Your instructions -> Copy the lines below verbatim, but only from the line containing "fx_px: 1742" through the end of the data.

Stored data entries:

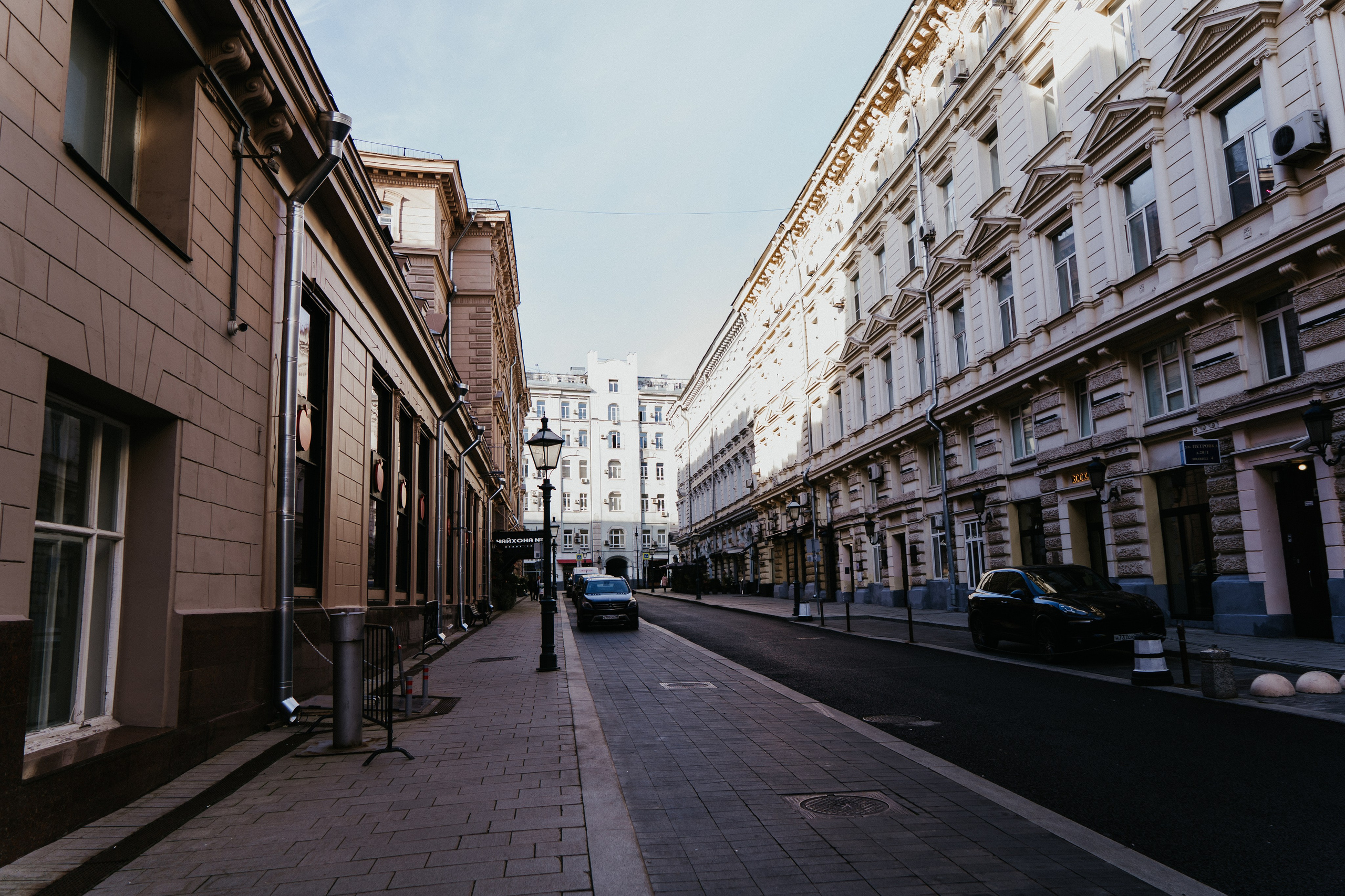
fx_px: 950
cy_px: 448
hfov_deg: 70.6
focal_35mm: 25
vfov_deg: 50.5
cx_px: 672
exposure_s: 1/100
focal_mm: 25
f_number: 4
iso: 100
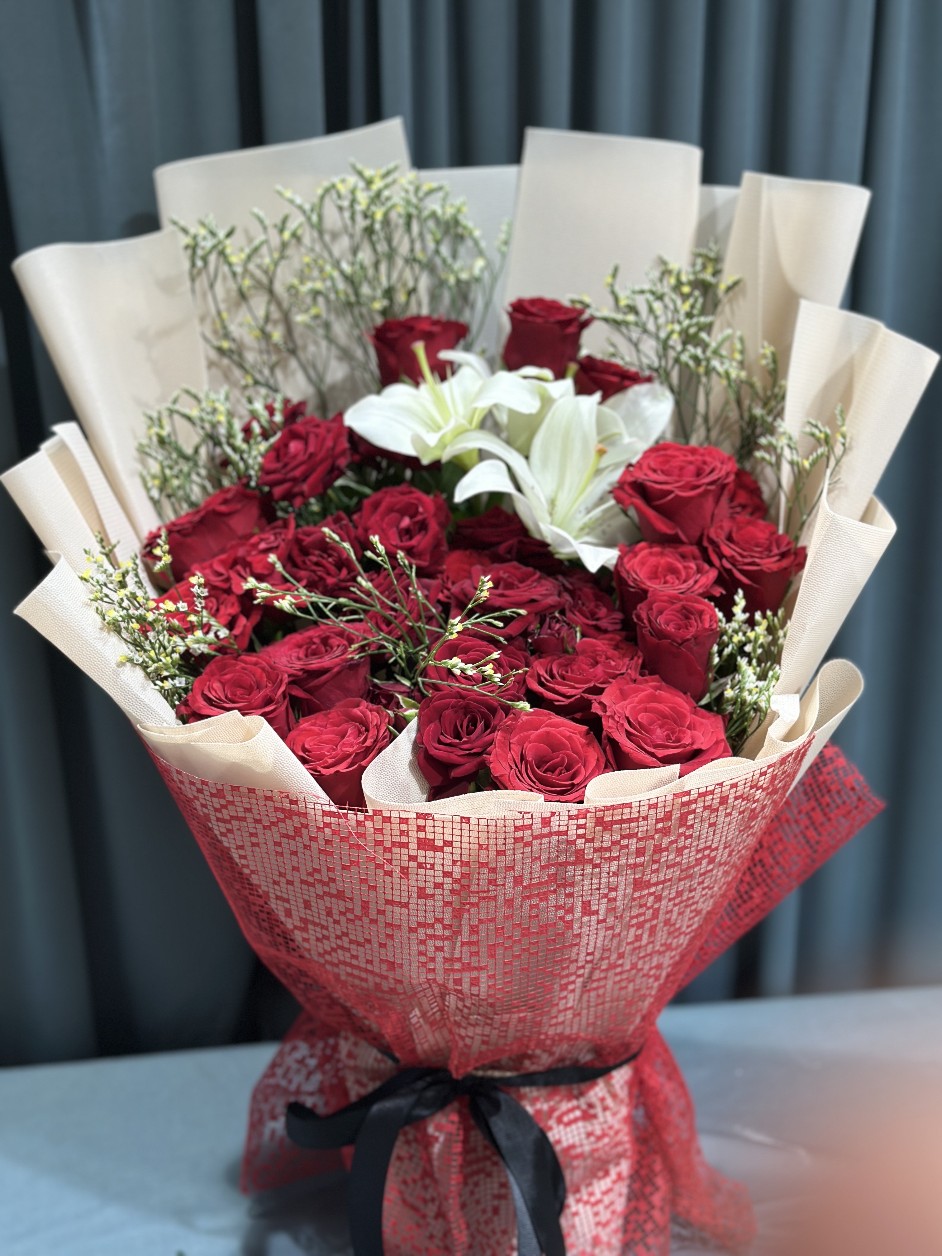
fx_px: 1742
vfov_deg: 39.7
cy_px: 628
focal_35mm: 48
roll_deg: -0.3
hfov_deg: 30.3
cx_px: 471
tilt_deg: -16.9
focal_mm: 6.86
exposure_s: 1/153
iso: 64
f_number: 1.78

Answer below ->
fx_px: 1742
vfov_deg: 39.7
cy_px: 628
focal_35mm: 48
roll_deg: -0.3
hfov_deg: 30.3
cx_px: 471
tilt_deg: -16.9
focal_mm: 6.86
exposure_s: 1/153
iso: 64
f_number: 1.78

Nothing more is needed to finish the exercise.